Please note that you need to enable the EPEL repository if you are using RHEL in order to install will-crash. If the will-crash package is not available, you can try the following. Please make sure not to actually report this to sleep maintainers, though:

sleep 1d &
kill -SEGV $!

Testing aggregation

If you crash the same program twice (on one host) within the same period that smart-proxy waits between forwarding the reports to foreman, then only one report with count = 2 should appear in the web interface.

However, be careful about ABRT's rate limiting - if you crash a program and then crash it again sooner that 20 seconds then the second crash is simply ignored.

Usage

The list of received problem reports can be accessed by clicking on Problem reports link in the Monitor menu. To see detailed information for a report, click on its reported date.

List of problem reports coming from a particular host is also displayed on the page with the details about the host in the Problem reports tab on the left.

Forwarding the report to the ABRT server

On the problem report details page you can forward the problem report to an actual ABRT server by clicking the Send for analysis button. The ABRT server may respond with some information it knows about the bug, such as the list of URLs related to the bug (e.g. Bugzilla link) and list of possible solutions to the problem that caused the bug to occur.

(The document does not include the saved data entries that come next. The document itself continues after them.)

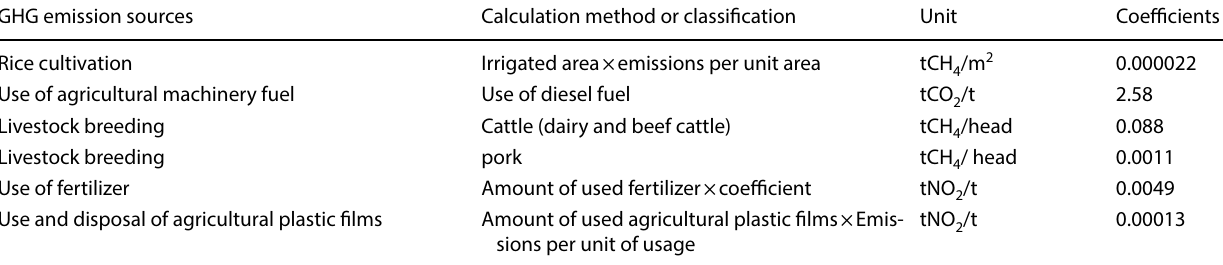
Table 3 Calculation method of agricultural GHG emissions and emission coefficients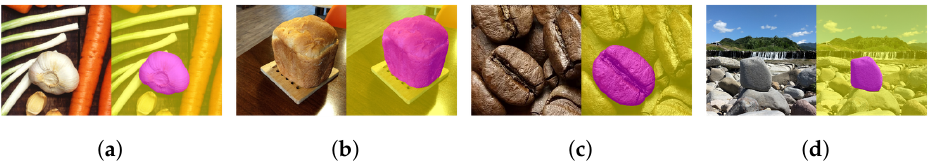
Figure 9. Gained generality and works for various objects. ( a ) A garlic. ( b ) A loaf of bread. ( c ) A roasted coffee bean. ( d ) A stone. The original photo of ( a ) is credited to USDA ARS (Scott Bauer).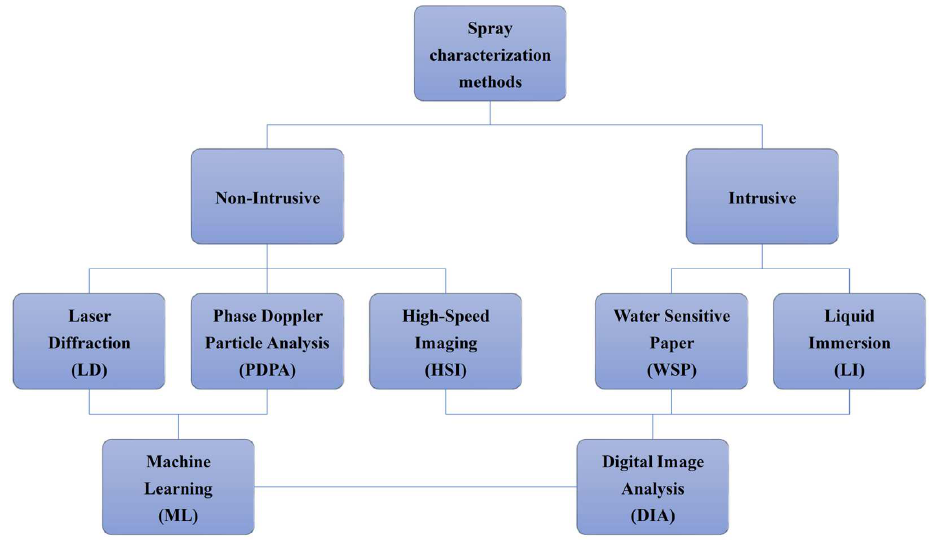
Figure 1. Scheme of the main spray characterization methods. Table 2. Systematization of cited bibliographic references according to the drop size measurement method treated.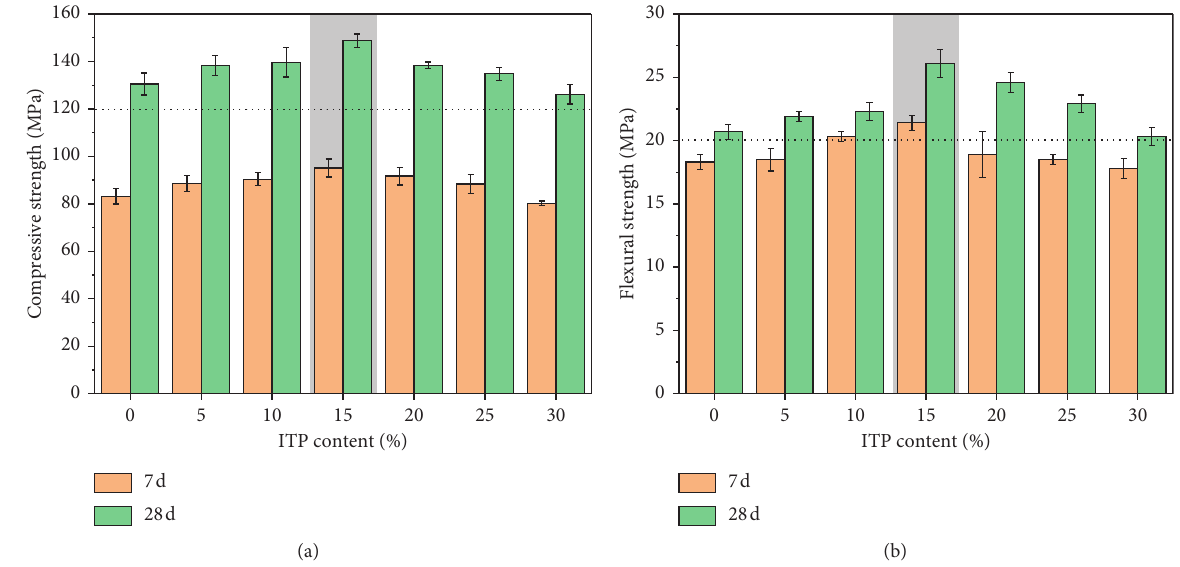
Figure 2: Mechanical properties of UHPC mortar: (a) compressive and (b) flexural strength.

The forwarding functionality may have to be configured in Abrt tab of the configuration screen (Administer->Settings).

TODO

  • Use puppet to configure managed hosts to send ureports to Foreman.

Copyright (c) 2014 Red Hat

This program is free software: you can redistribute it and/or modify it under the terms of the GNU General Public License as published by the Free Software Foundation, either version 3 of the License, or (at your option) any later version.

This program is distributed in the hope that it will be useful, but WITHOUT ANY WARRANTY; without even the implied warranty of MERCHANTABILITY or FITNESS FOR A PARTICULAR PURPOSE. See the GNU General Public License for more details.